Tuesday, October 14, 2008

281 Referendum YES281 : School Funding vs COLA/CPI)

In a business finance course, I asked an instructor why college and school costs seem to increase at a rate that is higher than the "Consumer Price Index" or "Cost of Living Adjustment". The answer, though intuitive was still interesting to me. In summary: It is very difficult to make person to person interactions more productive.

In specific, CPI & COLA are average price change measures. They are made up of hundreds of goods and services that increase/decrease in cost at different rates. The productivity can be continually increased in the areas of manufacturing, data processing and others, which reduces the CPI & COLA. However, this is not the case with teaching children. Since we have not yet found a way to program them with knowledge and social skills, learning still needs to be done through individual attention given by families, teachers and interaction with their peers. Therefore, educational costs will increase faster than the CPI/COLA.

So I calculated RAS revenues as increasing by 2.7%/yr since 1996. (1996:~97mil, 2007:~130mil) Then I adjusted for a more realistic 4.3% to determine what their revenues should be ~$155 mil, in order to provide an equivalent quality of eductation. Then I reduced it by 10% ($15 mil) due to there being fewer students in the district. This leaves a gap of $10 mil in 2008/9 that grows with time. And this assumes that "No Child Left Behind" had minimal cost impact, which many people would argue. (ie stds have increased) Please Vote YES for option 1 & 2.


rdalekids said...

You may what to check the amount of increase given to the RAS's employees. RAS provided their employees with a 11% increase over the last four years (FY 2005-06 to 2008-09). This is approximately the same increase they received from the State of MN in revenue. A GOOD fiscally responsible entity would know that it has other cost that will be increasing and not pay-off all its revenue increase to its employees and still stay in business.

John said...

11% over 4 years would be about 2.75%/yr. This appears to be aligned with the SSA's COLA. (see link)

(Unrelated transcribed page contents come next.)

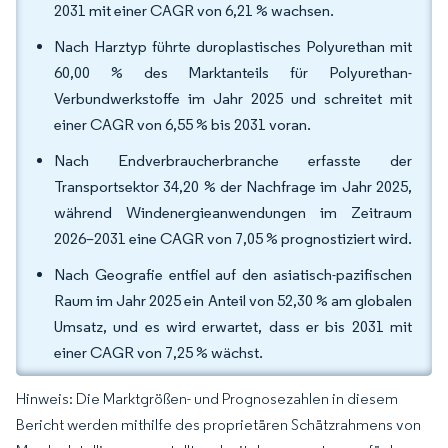
2031 mit einer CAGR von 6,21 % wachsen.
Nach Harztyp führte duroplastisches Polyurethan mit
60,00 % des Marktanteils für Polyurethan-
Verbundwerkstoffe im Jahr 2025 und schreitet mit
einer CAGR von 6,55 % bis 2031 voran.
Nach Endverbraucherbranche erfasste der
Transportsektor 34,20 % der Nachfrage im Jahr 2025,
während Windenergieanwendungen im Zeitraum
2026–2031 eine CAGR von 7,05 % prognostiziert wird.
Nach Geografie entfiel auf den asiatisch-pazifischen
Raum im Jahr 2025 ein Anteil von 52,30 % am globalen
Umsatz, und es wird erwartet, dass er bis 2031 mit
einer CAGR von 7,25 % wächst.
Hinweis: Die Marktgrößen- und Prognosezahlen in diesem
Bericht werden mithilfe des proprietären Schätzrahmens von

Per one of my ealier entries, we citizen's get what we pay for and the market sets the acceptable wage. If your company does not raise wages with the market, the most capable employees will move to greener pastures and your company will fail/flounder. In this case, failing to keep the best teachers is not acceptable.

Thanks for the comment

John said...

An addition, I agree with you that a company can hold wages for a short period as long as they can offer their employees hope of an upturn. Unfortunately as we have seen, raising school revenues in 281 is very challenging and the employees know it. So I believe the district is therefore better off small slow consistent increases.